Yesterday's mid afternoon anticipatory buyers are currently caught as indeed that rally was a fake out. My goal of reaching S&P 1070 was essentially hit as the market swooned down to 1071.
At this point I am treating the market identically to how I viewed it in the second half of May; one big range divided into two sub ranges. The big range being 1040 to the 200 day exponential moving average (let's call it 1100) i.e. 60 points. 1070 seems to be the dividing point because that mirrored Dow 10,000 in May... wheras now there is some variance as the Dow has outperformed the S&P 500 (i.e. S&P 1070 = Dow 10,075 or so). Either way, the 2 sub ranges will be 1040 to 1070, and 1070 to 1100. As you get to the lower end of that sub range the thinking is to lighten up on short exposure and then pounce if you break to the lower end of the other sub range... i.e. lighten up near 1071-1072 and then remount if the market breaks to 1068 and press for a move to 1040. Or if one wants to be very aggressive, you can even go long as we come into the support of 1070, trying to catch an oversold bounce nearer to 1100.
[click to enlarge]
I prefer to play the primary trend (which is down), rather than to get very cute and try to catch both the up and down moves since it just increases the degree of difficulty and opens up more chances for mistakes. But as we type, we are sitting at the low end of subrange #1. Either 1070 holds or does not. A very aggressive player would lift shorts here and try to play a bounce I suppose, with a tight stop just below 1070. I would have much preferred to see a big down open today to shake everyone's hopes as that would have been a good place to trying some long side forays, at least for a quick trade. But with the up open, it's just "meh" as we are in the middle of the 60 point range. We can go up 30 S&P points from 1070 and still it would mean nothing, while 30 points down just takes us to the long term support.
The market is having a terrible week, down about 4% and trading in yet another huge weekly range of 60 S&P points. Just as we have in many of the previous 3-4 weeks. Completely bipolar action and impossible to build intermediate positions in this environment.

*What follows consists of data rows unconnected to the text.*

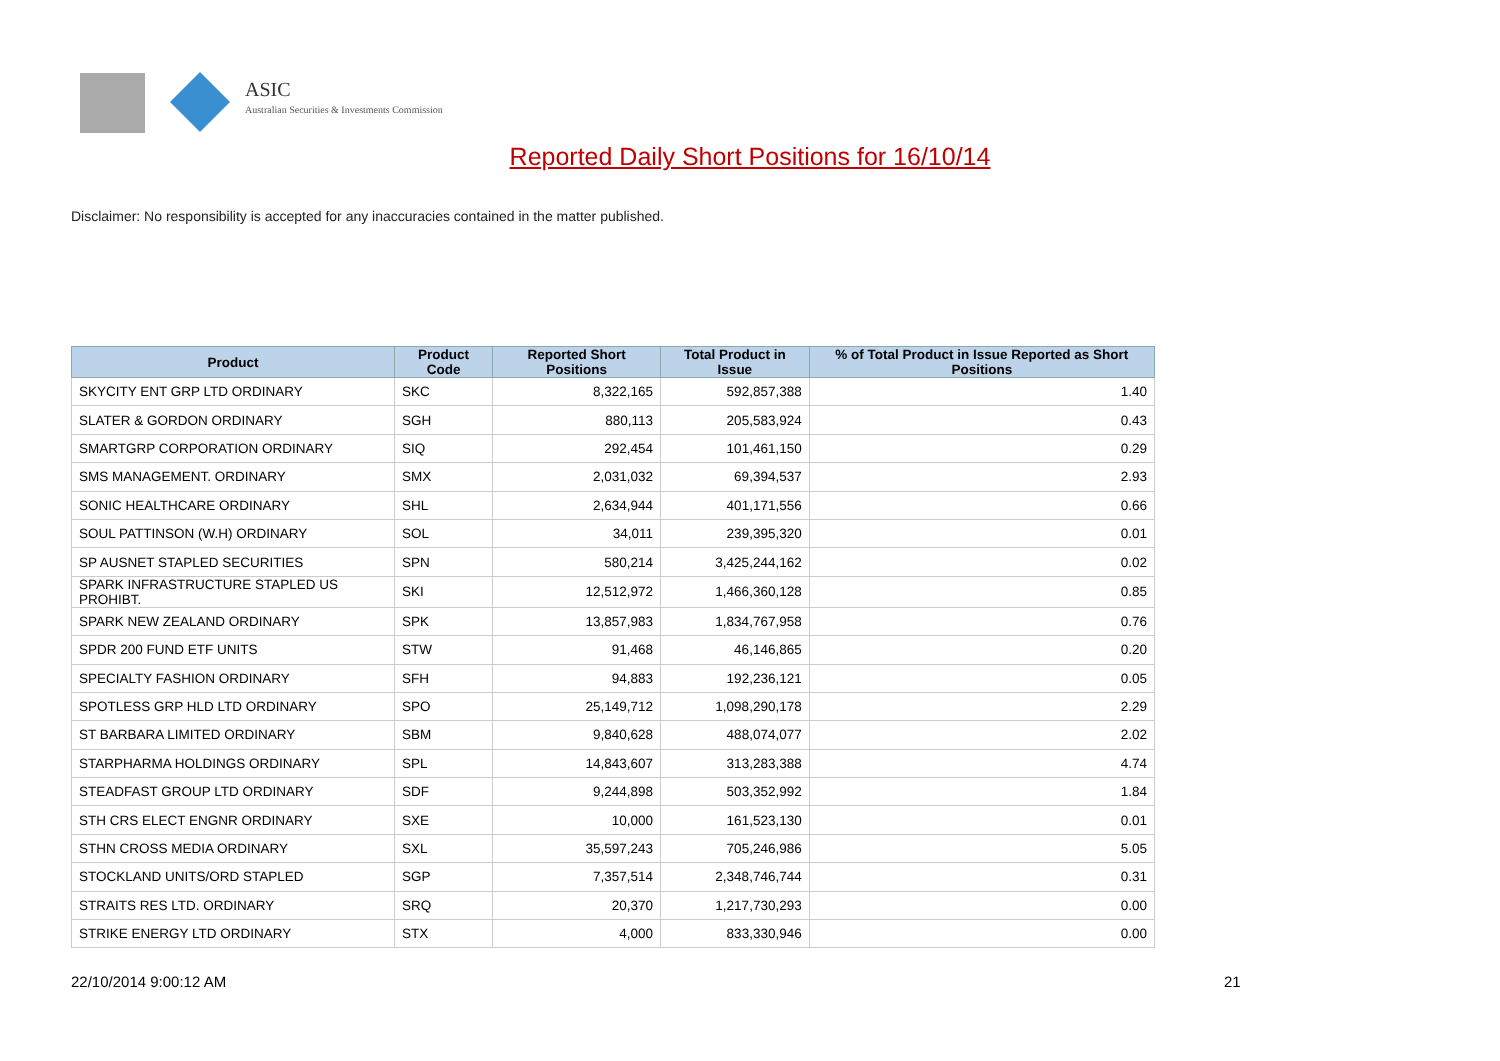ASIC
Australian Securities & Investments Commission
Reported Daily Short Positions for 16/10/14
Disclaimer: No responsibility is accepted for any inaccuracies contained in the matter published.
| Product | Product Code | Reported Short Positions | Total Product in Issue | % of Total Product in Issue Reported as Short Positions |
| --- | --- | --- | --- | --- |
| SKYCITY ENT GRP LTD ORDINARY | SKC | 8,322,165 | 592,857,388 | 1.40 |
| SLATER & GORDON ORDINARY | SGH | 880,113 | 205,583,924 | 0.43 |
| SMARTGRP CORPORATION ORDINARY | SIQ | 292,454 | 101,461,150 | 0.29 |
| SMS MANAGEMENT. ORDINARY | SMX | 2,031,032 | 69,394,537 | 2.93 |
| SONIC HEALTHCARE ORDINARY | SHL | 2,634,944 | 401,171,556 | 0.66 |
| SOUL PATTINSON (W.H) ORDINARY | SOL | 34,011 | 239,395,320 | 0.01 |
| SP AUSNET STAPLED SECURITIES | SPN | 580,214 | 3,425,244,162 | 0.02 |
| SPARK INFRASTRUCTURE STAPLED US PROHIBT. | SKI | 12,512,972 | 1,466,360,128 | 0.85 |
| SPARK NEW ZEALAND ORDINARY | SPK | 13,857,983 | 1,834,767,958 | 0.76 |
| SPDR 200 FUND ETF UNITS | STW | 91,468 | 46,146,865 | 0.20 |
| SPECIALTY FASHION ORDINARY | SFH | 94,883 | 192,236,121 | 0.05 |
| SPOTLESS GRP HLD LTD ORDINARY | SPO | 25,149,712 | 1,098,290,178 | 2.29 |
| ST BARBARA LIMITED ORDINARY | SBM | 9,840,628 | 488,074,077 | 2.02 |
| STARPHARMA HOLDINGS ORDINARY | SPL | 14,843,607 | 313,283,388 | 4.74 |
| STEADFAST GROUP LTD ORDINARY | SDF | 9,244,898 | 503,352,992 | 1.84 |
| STH CRS ELECT ENGNR ORDINARY | SXE | 10,000 | 161,523,130 | 0.01 |
| STHN CROSS MEDIA ORDINARY | SXL | 35,597,243 | 705,246,986 | 5.05 |
| STOCKLAND UNITS/ORD STAPLED | SGP | 7,357,514 | 2,348,746,744 | 0.31 |
| STRAITS RES LTD. ORDINARY | SRQ | 20,370 | 1,217,730,293 | 0.00 |
| STRIKE ENERGY LTD ORDINARY | STX | 4,000 | 833,330,946 | 0.00 |
22/10/2014 9:00:12 AM 21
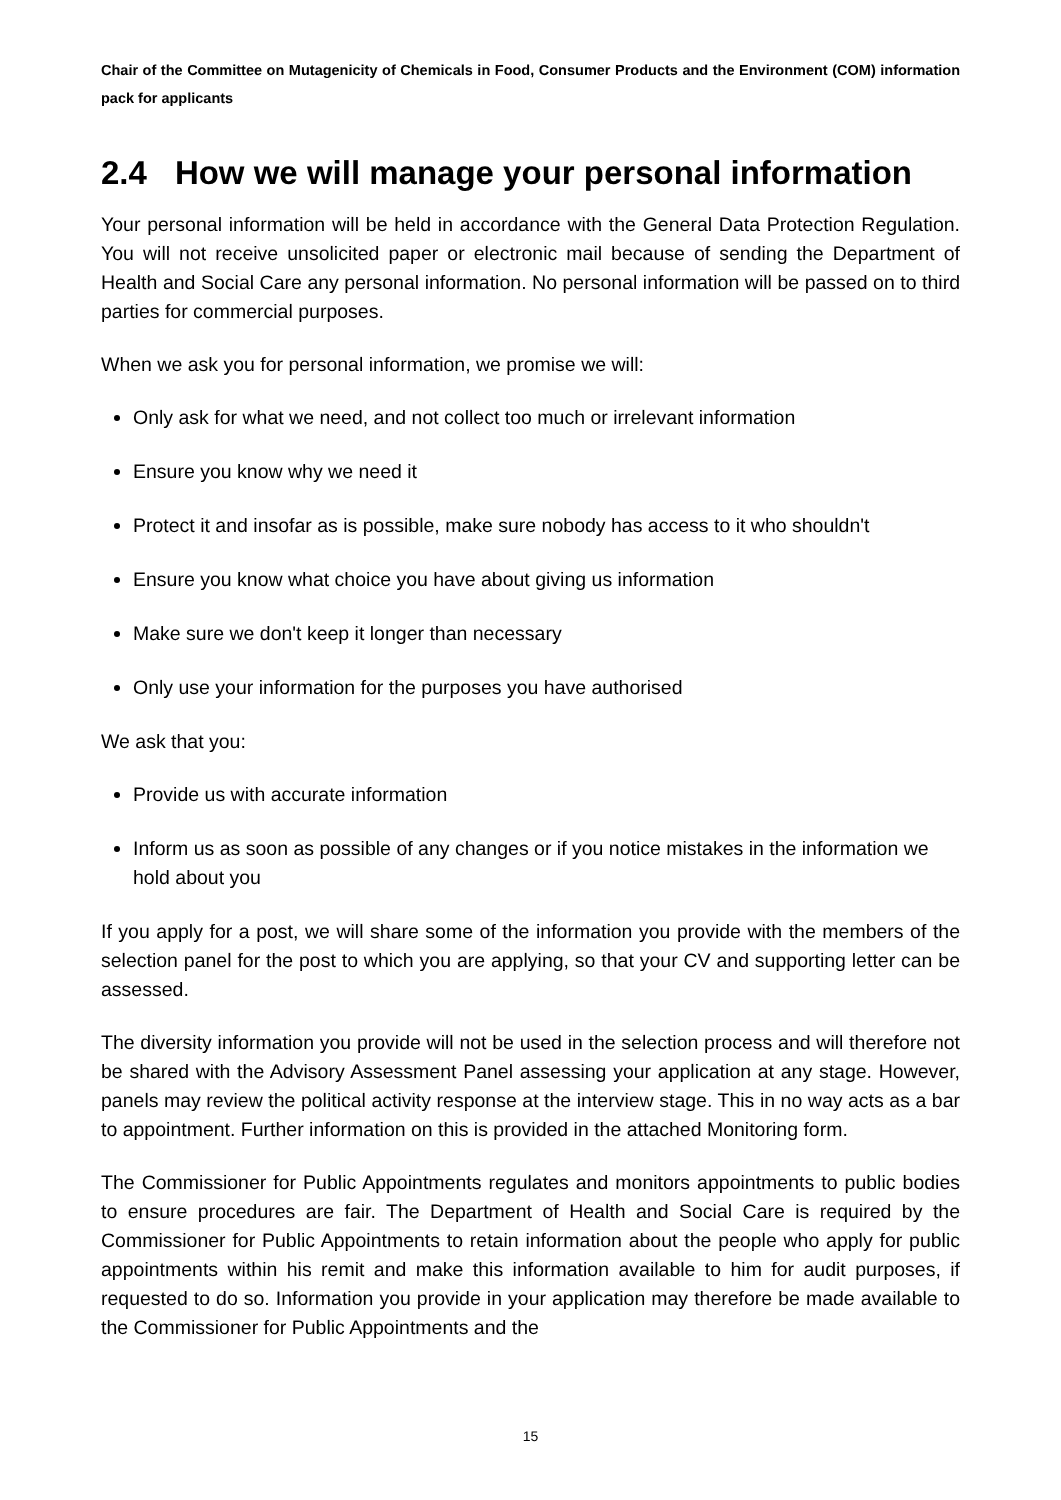Chair of the Committee on Mutagenicity of Chemicals in Food, Consumer Products and the Environment (COM) information pack for applicants
2.4 How we will manage your personal information
Your personal information will be held in accordance with the General Data Protection Regulation. You will not receive unsolicited paper or electronic mail because of sending the Department of Health and Social Care any personal information. No personal information will be passed on to third parties for commercial purposes.
When we ask you for personal information, we promise we will:
Only ask for what we need, and not collect too much or irrelevant information
Ensure you know why we need it
Protect it and insofar as is possible, make sure nobody has access to it who shouldn't
Ensure you know what choice you have about giving us information
Make sure we don't keep it longer than necessary
Only use your information for the purposes you have authorised
We ask that you:
Provide us with accurate information
Inform us as soon as possible of any changes or if you notice mistakes in the information we hold about you
If you apply for a post, we will share some of the information you provide with the members of the selection panel for the post to which you are applying, so that your CV and supporting letter can be assessed.
The diversity information you provide will not be used in the selection process and will therefore not be shared with the Advisory Assessment Panel assessing your application at any stage. However, panels may review the political activity response at the interview stage. This in no way acts as a bar to appointment. Further information on this is provided in the attached Monitoring form.
The Commissioner for Public Appointments regulates and monitors appointments to public bodies to ensure procedures are fair. The Department of Health and Social Care is required by the Commissioner for Public Appointments to retain information about the people who apply for public appointments within his remit and make this information available to him for audit purposes, if requested to do so. Information you provide in your application may therefore be made available to the Commissioner for Public Appointments and the
15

Longer term, caution reigns again as long as we're below the 200 day moving average(s). That does not mean necessarily to be all out short or try to score a 10% win for the portfolio on the downside. It means capital preservation as first priority and monetary gains on top of preservation is the cherry on top. Making up a 3% loss is much easier than a 13% loss.
Prone for an oversold bounce yet again? Surely the odds increase after such a large drop. Financial 'reform' is now done, so its off the table as an uncertainty and now the oligarch's lawyers get to work, running circles around the 1900 page document and effectively neutering it. G20 meeting this weekend where much hot air will be circulated.... hopefully won't melt the polar ice caps further.